Can patients change their minds about releasing all records including all cash services at any time?

Yes, patients can maintain confidential records and then change their minds. For instance, a patient may say “I’ve moved and I’m getting a new doctor and I want your practice to send all my records to that office.” You are obligated to fulfill the patient’s request.

Our office policy states that patients are not obligated to buy products in the office. If we sell supplements for a profit, is this considered marketing?

Although patients can provide their written authorization to receive information and material marketed to them, discussions and subsequent recommendations about such product may be considered marketing.

If a physician speaks in promotional programs for pharmaceutical companies, is that considered marketing? If so, does their patients need to acknowledge, in writing, that they understand the physician is recommending a treatment he/she has previously promoted?

Under the rule, face-to-face communications are protected as well as discussions about prescription drugs that you are recommending, but only to the extent that you do not receive a profit from that patient’s prescription. Physicians should talk to the pharmaceutical company to clarify whether promotional discussions for prescriptions affect individual discussions with their patients. The pharmaceutical company from whom you’re receiving those funds should absolutely give you a definitive legal opinion on the impact to your personal practice.

Are there any specific guidelines for using paper shredders to protect PHI?

Cross-cut shredders are recommended. Under the law, you must ensure your PHI has been completely destroyed. If shredded information can be pieced back together to view the original document, the shredder is not adequate and it is far better to use a cross-cut shredder.

How does the rule apply to overseas dictation services and the internet transfer of audio files?

Overseas transcription is a very significant issue and presents many problems of its own. A standard email transmission is not secure because the transfer is not secure. For instance, hackers can access the system or information can be accidentally sent to the wrong recipient. Also, you are not able to enforce protections if information is breached. Physicians must consider the value of the service versus the penalties and associated risks.

If coding staff occasionally takes home records to complete and that information is misplaced, is that willful neglect?

Yes. You have an obligation to shut down processes that you know are problematic. If you can’t manage a process for taking records home for coding that will reduce the likelihood of a breach to zero or close to zero, you probably should not continue to allow staff to take records home.

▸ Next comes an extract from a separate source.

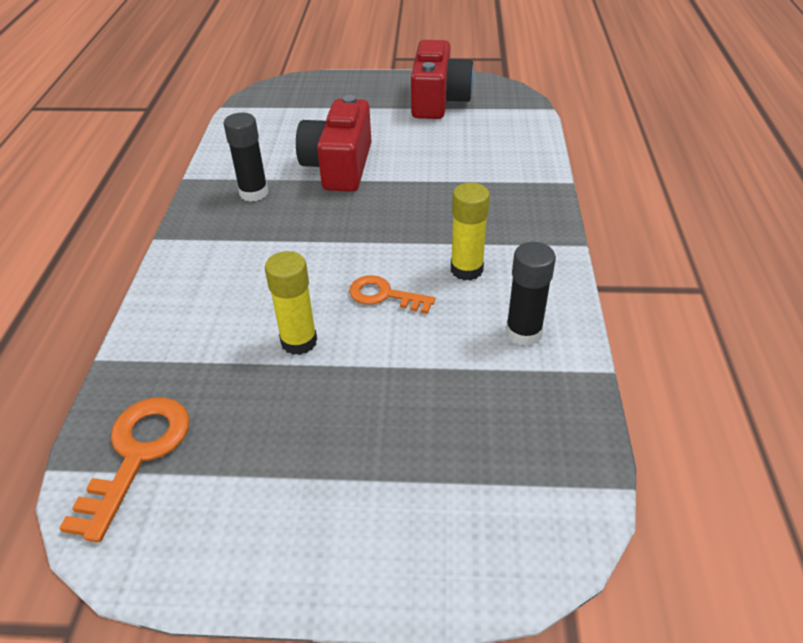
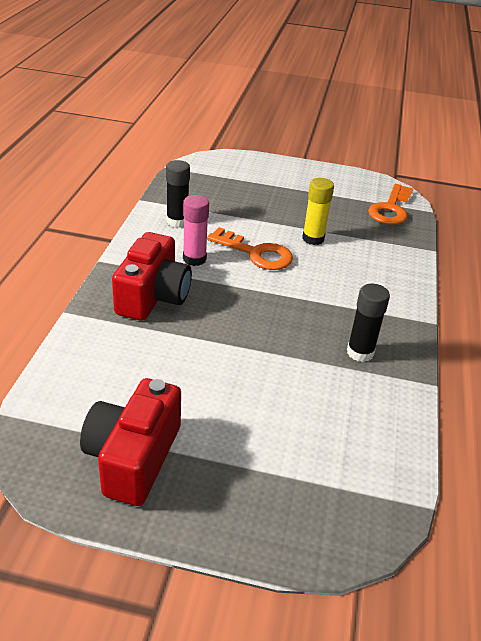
camera: 175 degrees left, 5 degrees down
(339, 166) = (277, 369): red camera -> red camera (153, 296)
(384, 295) = (256, 253): orange key -> orange key, size x1.54
(466, 269) = (194, 259): yellow glue stick -> pink glue stick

If a practice’s contract with a new EHR company specifies they can "scrub and use" information gathered from the patient portal, is this allowed?

EHR vendors cannot sell or de-identify medical information without an agreement with the practice.  Extensive rules specify how a company might “scrub and use data.” You should clarify how the EHR vendor interprets this clause and verify whether their proposal complies with the HIPAA rule.

Can practices be penalized for a logistical delay in transferring records if the records are lost or misplaced?

Yes. If you miss the deadline, you’re liable and it doesn’t matter if you did or did not know about it; even if there was nothing you could do about it, you’re still held responsible. The law also states if you were negligent and fixed the problem within 30 days, you won’t face a civil monetary penalty. You need to do everything in your power to transfer records in a timely fashion; otherwise, you should rectify the delay within 30 days.